• ASSIGNMENT:
Return all the entries word for word, minus the pictures.

[Records from a data source]

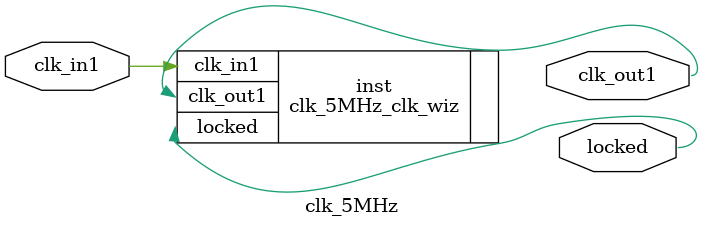
<source format=v>


`timescale 1ps/1ps

(* CORE_GENERATION_INFO = "clk_5MHz,clk_wiz_v6_0_5_0_0,{component_name=clk_5MHz,use_phase_alignment=true,use_min_o_jitter=false,use_max_i_jitter=false,use_dyn_phase_shift=false,use_inclk_switchover=false,use_dyn_reconfig=false,enable_axi=0,feedback_source=FDBK_AUTO,PRIMITIVE=MMCM,num_out_clk=1,clkin1_period=10.000,clkin2_period=10.000,use_power_down=false,use_reset=false,use_locked=true,use_inclk_stopped=false,feedback_type=SINGLE,CLOCK_MGR_TYPE=NA,manual_override=false}" *)

module clk_5MHz 
 (
  // Clock out ports
  output        clk_out1,
  // Status and control signals
  output        locked,
 // Clock in ports
  input         clk_in1
 );

  clk_5MHz_clk_wiz inst
  (
  // Clock out ports  
  .clk_out1(clk_out1),
  // Status and control signals               
  .locked(locked),
 // Clock in ports
  .clk_in1(clk_in1)
  );

endmodule

</source>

• EXERCISE RESPONSE:
<source format=v>


`timescale 1ps/1ps

(* CORE_GENERATION_INFO = "clk_5MHz,clk_wiz_v6_0_5_0_0,{component_name=clk_5MHz,use_phase_alignment=true,use_min_o_jitter=false,use_max_i_jitter=false,use_dyn_phase_shift=false,use_inclk_switchover=false,use_dyn_reconfig=false,enable_axi=0,feedback_source=FDBK_AUTO,PRIMITIVE=MMCM,num_out_clk=1,clkin1_period=10.000,clkin2_period=10.000,use_power_down=false,use_reset=false,use_locked=true,use_inclk_stopped=false,feedback_type=SINGLE,CLOCK_MGR_TYPE=NA,manual_override=false}" *)

module clk_5MHz 
 (
  // Clock out ports
  output        clk_out1,
  // Status and control signals
  output        locked,
 // Clock in ports
  input         clk_in1
 );

  clk_5MHz_clk_wiz inst
  (
  // Clock out ports  
  .clk_out1(clk_out1),
  // Status and control signals               
  .locked(locked),
 // Clock in ports
  .clk_in1(clk_in1)
  );

endmodule

</source>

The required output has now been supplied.